One of the great exhibitions of 2015 was Yoko Ono: One Woman Show, 1960-1971, at the Museum of Modern Art last summer. The exhibition chronicled Ono’s impressive artistic career through the 1960s, including her collaborations with John Lennon, begun in 1968. Yet the very first Ono-Lennon joint exhibition was conspicuously missing from the show. In this paper, I will share what I have been able to discover about this missing exhibition, its genesis, and the likely reasons that it remains little known and virtually unacknowledged by the artist.
Working from published gallery listings, reviews, and reports in the popular press; a televised interview with the artists by David Frost; unpublished photographs; and interviews with the curators of FOUR THOUGHTS – Yoko Ono with John Lennon at London’s Arts Lab Gallery, I will present a partial reconstruction of the project and offer an interpretation linking it with the events of May 1968.
The exhibition was likely the first public appearance of John and Yoko as a couple and coincided with the first recording sessions for what would become known as The White Album, specifically, John and Yoko’s work on the various versions of the song Revolution.

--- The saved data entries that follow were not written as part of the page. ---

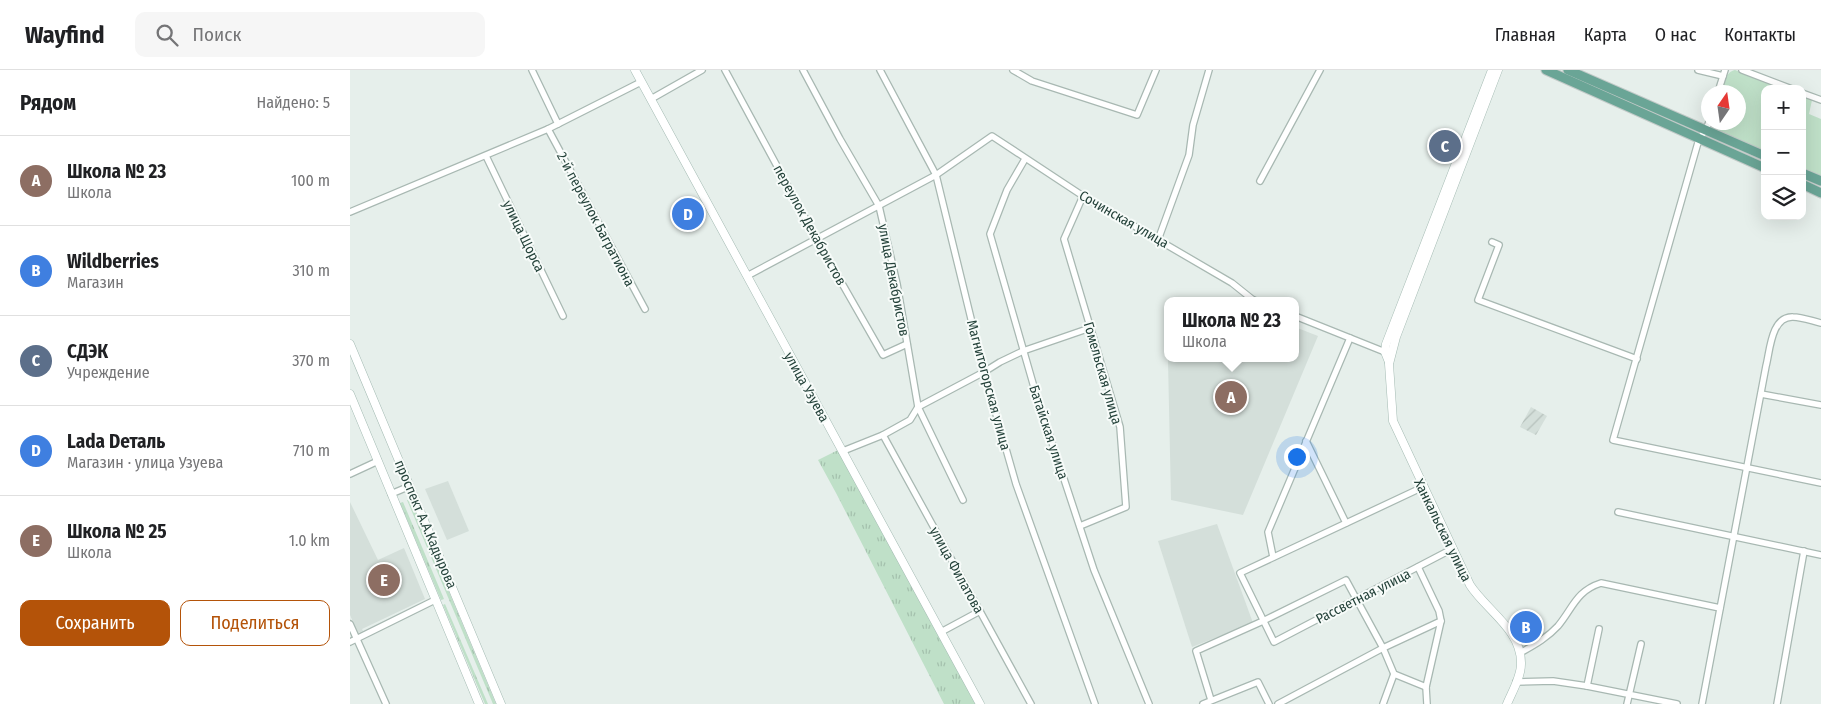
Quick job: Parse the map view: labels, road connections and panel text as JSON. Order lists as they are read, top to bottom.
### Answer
{
  "streets": {
    "street": [
      "2-й переулок Багратиона",
      "Сочинская улица",
      "переулок Декабристов",
      "улица Щорса",
      "улица Декабристов",
      "Гомельская улица",
      "Магнитогорская улица",
      "улица Узуева",
      "Батайская улица",
      "проспект А.А.Кадырова",
      "Ханкальская улица",
      "улица Филатова",
      "Рассветная улица"
    ]
  },
  "crossings": [
    ["Сочинская улица", "Гомельская улица"],
    ["Сочинская улица", "Магнитогорская улица"],
    ["Сочинская улица", "Батайская улица"],
    ["переулок Декабристов", "улица Декабристов"],
    ["Гомельская улица", "Батайская улица"],
    ["Ханкальская улица", "Рассветная улица"]
  ],
  "north": "top",
  "page": {
    "header": "Wayfind",
    "search": "Поиск",
    "nav": [
      "Главная",
      "Карта",
      "О нас",
      "Контакты"
    ],
    "heading": ["Рядом", "Найдено: 5"],
    "map_buttons": ["+", "−"],
    "pins": [
      "C",
      "D",
      "A",
      "E",
      "B"
    ],
    "list": [
      {
        "mark": "A",
        "name": "Школа № 23",
        "note": "Школа",
        "value": "100 m"
      },
      {
        "mark": "B",
        "name": "Wildberries",
        "note": "Магазин",
        "value": "310 m"
      },
      {
        "mark": "C",
        "name": "СДЭК",
        "note": "Учреждение",
        "value": "370 m"
      },
      {
        "mark": "D",
        "name": "Lada Dеталь",
        "note": "Магазин · улица Узуева",
        "value": "710 m"
      },
      {
        "mark": "E",
        "name": "Школа № 25",
        "note": "Школа",
        "value": "1.0 km"
      }
    ],
    "popup": ["Школа № 23", "Школа"],
    "buttons": ["Сохранить", "Поделиться"]
  }
}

I will also argue that the controversy surrounding this song in the radical press—and the exhibition itself—mark a turning point in the couple’s politics of peace.
Kevin Concannon received his PhD in Art History from Virginia Commonwealth University in 2000. He is currently Professor of Art History and Director of the School of Visual Arts at Virginia Tech. His research focuses on art of the 1960s, and his paper for the CAUS Research Symposium is based on a forthcoming article in the Review of Japanese Culture and Society. His current curatorial projects include From Neighborhood to Nation: Representing Martin Luther King, Jr., 1967-2011 and Dali in America, to which he will contribute a section on “Dali in Virginia.”